ILANIT 2023

The effects of glucagon and somatostatin on the microenvironment of the neogenic beta-cell in the adult Worood Sirhan, Yara Hamshawi, Daljeet Kaur, Ron Piran

Worood Sirhan Yara Hamshawi Daljeet Kaur Ron Piran
The Azrieli Faculty of Medicine, Bar-Ilan University, Israel

Diabetes characterized by having an inadequate supply of functional β-cells over time.A possible approach for replenishing these β-cells is to induce endogenous regeneration. Three possible pathways for endogenous replenishment exist for β-cells:replication, neogenesis, and transdifferentiation.The question of whether β-cell regeneration occurs is a broad focus of interest and controversy.We previously showed that pancreatic injury induced by the pharmacological procedure of caerulein plus alloxan administration led to islet cell transdifferentiation, but the final outcome was a large amount of δ-cells resulting from α to β and then to δ-cell transdifferentiation.The finding that β-cells transdifferentiate directly into δ-cells demonstrates that the assumed standards of type-1 diabetes in which autoimmunity leads to β-cell destruction is inadequate and must be adjusted to take into consideration the process of endocrine cell transdifferentiation.We suggested two alternative models to prevent the subsequent β-to δ-cell transdifferentiation process:

I-By eliminating the possibility of a functional, mature δ-cell.To this end, we have obtained Somatostatin knockout-mice.

II-By desensitizing neogenic β-cells to glucagon signaling, in which the relative excess of α-cells is propagating the β-to δ-cell transdifferentiation process, as δ-cells inhibit glucagon secretion.
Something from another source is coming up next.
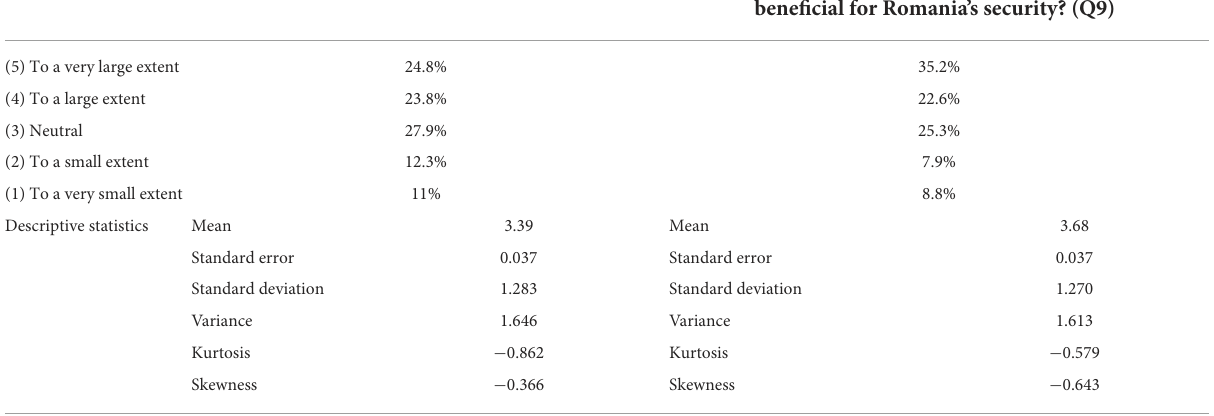
TABLE 6 The opinion of the participants regarding the state of Romania as a NATO member state. To what extent do you feel protected by the fact that Romania is a NATO member state?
To this end, we have generated conditional specific glucagon-receptor-knockout in neogenic β-cells.

All these mice underwent the alloxan plus caerulein treatments. Alloxan-mediated ablation of β-cells in mice led to severe hyperglycemia in all groups.

The experimental mice exhibited lower blood glucose levels and insulin independence whereas control-mice remained diabetic.These results highlight the possibility to cure diabetes if somatostatin secretion or glucagon sensing by β-cells is inhibited in diabetic patients.